外伝4『月影の晩に』31:愛とは恐ろしいもの
文字数 1,856文字
姉を、妹とは全く違う抱き方でモノにした。
何度も耳元で名を囁き、愛していると語りかけたトレベレスは、産まれて初めて大事にしたいと思った女を抱いた。夢中で腰を振りながら、確実に産まれるであろう子が破滅へ導く災厄だとしても、母親は護り抜こうと誓った。いや、むしろ自分とアイラの二人で、愛を注ぎ育てた子ならば、破滅へ向かう道など消え失せるのではないだろうかと前向きに考え出した。愛情を持って接した二人の子ならば可能なはずだ、と。
そうなれば、もう何も怖くはない。最早代わりは不要なので、マローの塔へ以後通うことはなかった。トレベレスは、アイラだけを毎晩愛した。いや、四六時中、朝だろうが昼だろうが、抱きたいと思えばひたすら抱いた。片時も離れず、何処へ行くにも寄り添っていた。
家臣達はトレベレスの豹変振りに眉を顰め、困惑していた。彼がアイラを見つめる瞳は物腰柔らかであり、別人に思える。そして、以前の様に癇癪を起して怒鳴る事がなくなった。慈愛に満ちた動作は喜ばしいことだが、王子を変えたのは呪いの姫君だと知って皆は頭を抱えていた。ついに、呪いの姫君の魅惑に屈してしまったのだと嘆いた。しかし、今までにあのような優しい眼差しを向けた事があっただろうか。恐らく、心の底から愛してしまったのだろう。すぐに飽きてくれる事を願うが、変貌からして望みは薄いと判断した。
どうしたものかと、家臣達は皆食事が喉を通らず、ついには寝込む者も出て来た。子が産まれる前に殺してしまうのが良いだろうが、王子が常に傍に居る。食事に毒を混ぜようにも、二人で食べているので誤って王子が死んでしまう可能性もある。二人を引き離そうとしても、出来ない。しかも、母親を殺害した場合にも禍が降りかかるという予言が遺されている。
通夜の様に暗い館の中で、火の加護を受けた王子と、土の加護を受けていた亡国の姫だけが幸せそうに寄り添っていた。
やがて、アイラが自分の前から消えてしまうのではないかという不安を心に抱き始めたトレベレスは酷く怯え、全ての要因を消してしまわねばならならないと思い始めた。
完全に、愛に溺れてしまった。
ある夜、剣を手にして深夜に馬小屋へ出向いた。眠っているアイラを置いていくことは忍びないが、デズデモーナを処分する為なので仕方がない。馬がいては、アイラは来た時と同じ様に去ってしまう気がしていたからだった。まして、この馬は本来トライの所有物である。最初から、目障りだった。
月が雲隠れしていた夜、剣の鈍い光と向けられた異様な殺意に気づき、デズデモーナは懸命に抵抗した。運よく綱が切れたので、そのまま一気に駆け出すと館から逃げ出す。
去って行く漆黒の馬を一度は追いかけたトレベレスだが、地獄の果てまで追う必要は無い。何処かで野たれ死ぬことを強く望み、二度と帰るなと消えていった方角へ睨みを利かせる。
翌日、いなくなったデズデモーナに愕然とし、泣きじゃくるアイラを必死に慰めた。しかし、髪を撫でて背中を優しく擦っているトレベレスの顔には、冷淡な笑みが浮かんでいる。
アイラが頼れる人物は、最早自分だけである。本音を言えば、家臣達も全員この館から立ち去って欲しかった。二人きりだけの世界で過ごしたかった。

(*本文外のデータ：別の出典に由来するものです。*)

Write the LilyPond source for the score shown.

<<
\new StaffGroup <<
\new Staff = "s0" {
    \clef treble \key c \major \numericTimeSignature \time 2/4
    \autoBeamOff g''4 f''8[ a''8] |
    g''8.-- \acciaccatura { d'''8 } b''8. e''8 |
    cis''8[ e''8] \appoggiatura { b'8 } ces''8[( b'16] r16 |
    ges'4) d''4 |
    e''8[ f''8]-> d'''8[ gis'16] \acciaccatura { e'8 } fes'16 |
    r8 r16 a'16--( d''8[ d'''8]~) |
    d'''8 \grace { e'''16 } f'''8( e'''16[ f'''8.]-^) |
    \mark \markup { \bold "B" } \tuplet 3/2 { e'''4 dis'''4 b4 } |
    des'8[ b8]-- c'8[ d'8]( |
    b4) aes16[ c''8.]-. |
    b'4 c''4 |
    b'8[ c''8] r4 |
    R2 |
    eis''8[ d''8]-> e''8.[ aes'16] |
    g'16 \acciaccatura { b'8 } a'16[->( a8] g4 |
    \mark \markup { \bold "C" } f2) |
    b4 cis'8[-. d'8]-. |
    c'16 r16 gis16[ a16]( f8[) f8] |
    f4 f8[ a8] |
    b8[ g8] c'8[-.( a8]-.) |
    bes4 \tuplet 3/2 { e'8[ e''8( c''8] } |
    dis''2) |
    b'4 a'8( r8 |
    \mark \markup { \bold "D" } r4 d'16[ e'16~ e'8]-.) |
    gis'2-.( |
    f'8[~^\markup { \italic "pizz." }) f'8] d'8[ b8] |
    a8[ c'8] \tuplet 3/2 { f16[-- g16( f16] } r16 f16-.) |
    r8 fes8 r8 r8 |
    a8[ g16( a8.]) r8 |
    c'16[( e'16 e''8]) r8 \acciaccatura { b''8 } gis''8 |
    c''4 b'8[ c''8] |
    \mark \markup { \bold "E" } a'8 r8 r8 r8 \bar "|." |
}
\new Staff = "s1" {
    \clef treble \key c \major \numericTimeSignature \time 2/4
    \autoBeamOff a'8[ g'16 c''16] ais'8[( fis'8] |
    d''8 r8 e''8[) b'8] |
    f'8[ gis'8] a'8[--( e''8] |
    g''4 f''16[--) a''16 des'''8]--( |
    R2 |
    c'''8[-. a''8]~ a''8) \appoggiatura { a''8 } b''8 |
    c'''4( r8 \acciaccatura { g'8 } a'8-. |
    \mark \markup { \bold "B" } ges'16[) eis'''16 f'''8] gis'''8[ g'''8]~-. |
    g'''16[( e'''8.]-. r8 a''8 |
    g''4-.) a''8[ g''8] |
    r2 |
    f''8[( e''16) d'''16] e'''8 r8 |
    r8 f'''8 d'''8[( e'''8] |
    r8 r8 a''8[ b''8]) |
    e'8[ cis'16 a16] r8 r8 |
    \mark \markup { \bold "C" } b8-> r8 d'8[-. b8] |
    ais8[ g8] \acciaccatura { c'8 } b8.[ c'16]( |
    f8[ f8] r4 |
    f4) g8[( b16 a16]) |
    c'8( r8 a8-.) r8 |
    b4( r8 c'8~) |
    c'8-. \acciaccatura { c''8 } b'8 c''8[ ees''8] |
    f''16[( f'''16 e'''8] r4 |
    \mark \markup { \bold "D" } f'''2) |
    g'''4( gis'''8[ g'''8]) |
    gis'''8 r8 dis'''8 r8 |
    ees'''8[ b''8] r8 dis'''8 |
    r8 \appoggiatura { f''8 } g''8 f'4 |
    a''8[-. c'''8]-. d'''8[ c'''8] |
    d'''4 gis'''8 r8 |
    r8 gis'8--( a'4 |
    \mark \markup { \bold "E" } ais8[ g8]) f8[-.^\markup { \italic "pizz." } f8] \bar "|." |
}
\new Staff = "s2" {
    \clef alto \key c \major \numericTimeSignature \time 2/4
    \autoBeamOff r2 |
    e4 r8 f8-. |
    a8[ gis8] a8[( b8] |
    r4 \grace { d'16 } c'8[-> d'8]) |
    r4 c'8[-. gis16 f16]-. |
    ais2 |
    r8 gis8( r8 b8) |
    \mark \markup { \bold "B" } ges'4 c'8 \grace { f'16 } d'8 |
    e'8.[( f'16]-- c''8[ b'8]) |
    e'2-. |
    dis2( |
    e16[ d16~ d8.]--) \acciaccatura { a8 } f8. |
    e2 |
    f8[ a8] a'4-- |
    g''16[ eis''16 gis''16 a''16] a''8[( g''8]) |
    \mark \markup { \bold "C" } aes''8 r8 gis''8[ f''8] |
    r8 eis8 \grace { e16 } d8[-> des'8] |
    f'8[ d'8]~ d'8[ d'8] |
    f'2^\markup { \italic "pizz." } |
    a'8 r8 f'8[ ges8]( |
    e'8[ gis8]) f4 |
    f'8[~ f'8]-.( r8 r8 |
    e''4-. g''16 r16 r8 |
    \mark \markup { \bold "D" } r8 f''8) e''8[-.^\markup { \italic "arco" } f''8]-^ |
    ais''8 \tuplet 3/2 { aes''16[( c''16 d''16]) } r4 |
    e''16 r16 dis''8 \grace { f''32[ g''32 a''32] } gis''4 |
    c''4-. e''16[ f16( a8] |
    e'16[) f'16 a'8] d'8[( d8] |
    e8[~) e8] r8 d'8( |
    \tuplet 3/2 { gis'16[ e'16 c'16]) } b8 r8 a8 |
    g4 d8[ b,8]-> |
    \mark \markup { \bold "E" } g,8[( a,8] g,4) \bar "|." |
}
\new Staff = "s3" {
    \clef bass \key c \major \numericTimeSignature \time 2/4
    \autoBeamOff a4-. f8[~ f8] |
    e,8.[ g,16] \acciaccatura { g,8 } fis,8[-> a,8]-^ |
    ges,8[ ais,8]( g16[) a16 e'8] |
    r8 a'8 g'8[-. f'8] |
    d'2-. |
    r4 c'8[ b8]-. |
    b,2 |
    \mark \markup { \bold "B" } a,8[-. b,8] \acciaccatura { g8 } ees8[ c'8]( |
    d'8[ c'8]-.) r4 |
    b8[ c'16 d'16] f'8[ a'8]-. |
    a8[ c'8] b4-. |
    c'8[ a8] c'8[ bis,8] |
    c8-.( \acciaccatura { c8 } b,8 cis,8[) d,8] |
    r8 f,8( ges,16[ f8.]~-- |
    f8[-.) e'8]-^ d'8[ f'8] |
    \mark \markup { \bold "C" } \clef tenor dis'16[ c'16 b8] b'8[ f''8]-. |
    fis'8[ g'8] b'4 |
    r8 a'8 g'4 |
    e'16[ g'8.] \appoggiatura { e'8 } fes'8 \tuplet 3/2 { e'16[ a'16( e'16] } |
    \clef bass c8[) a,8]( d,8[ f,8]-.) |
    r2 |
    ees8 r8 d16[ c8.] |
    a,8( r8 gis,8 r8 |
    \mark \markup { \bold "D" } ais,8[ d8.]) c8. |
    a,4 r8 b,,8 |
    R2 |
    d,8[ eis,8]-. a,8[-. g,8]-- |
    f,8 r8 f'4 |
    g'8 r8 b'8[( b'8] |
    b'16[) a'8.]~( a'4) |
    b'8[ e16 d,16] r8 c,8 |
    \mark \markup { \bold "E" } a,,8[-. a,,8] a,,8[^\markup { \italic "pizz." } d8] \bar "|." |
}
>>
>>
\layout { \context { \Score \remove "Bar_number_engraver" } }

たった一人の愛する女を手にした途端、足元がいつ崩れてもおかしくはない恐怖を痛感していた。何れ、嘘は発覚するだろう。すでにラファ―ガ国の惨状は知れ渡っているだろうし、さすればトライとて攻めてくる、ベルガーとて貶めてくるに違いない、裏切るかもしれない。
不安要素は多々あるが、最も恐れているのはアイラがこの手から離れてしまった場合だった。どうやって生きていけばよいのか、分からない。呼吸の仕方すら、記憶から抜け落ちてしまいそうだった。
何時か来る自分への制裁に脅え震え、トレベレスはアイラを激しく抱く。その体温が、声が、自分の存在を生かしてくれると信じて。二人で繋がっている時だけは、悪夢に悩まされることもなく、快楽に身を任せられて至福だった。
だから、二人きりで居たかった。
誰にも邪魔されない、素晴らしい世界を自分の手で作り上げてしまいたかった。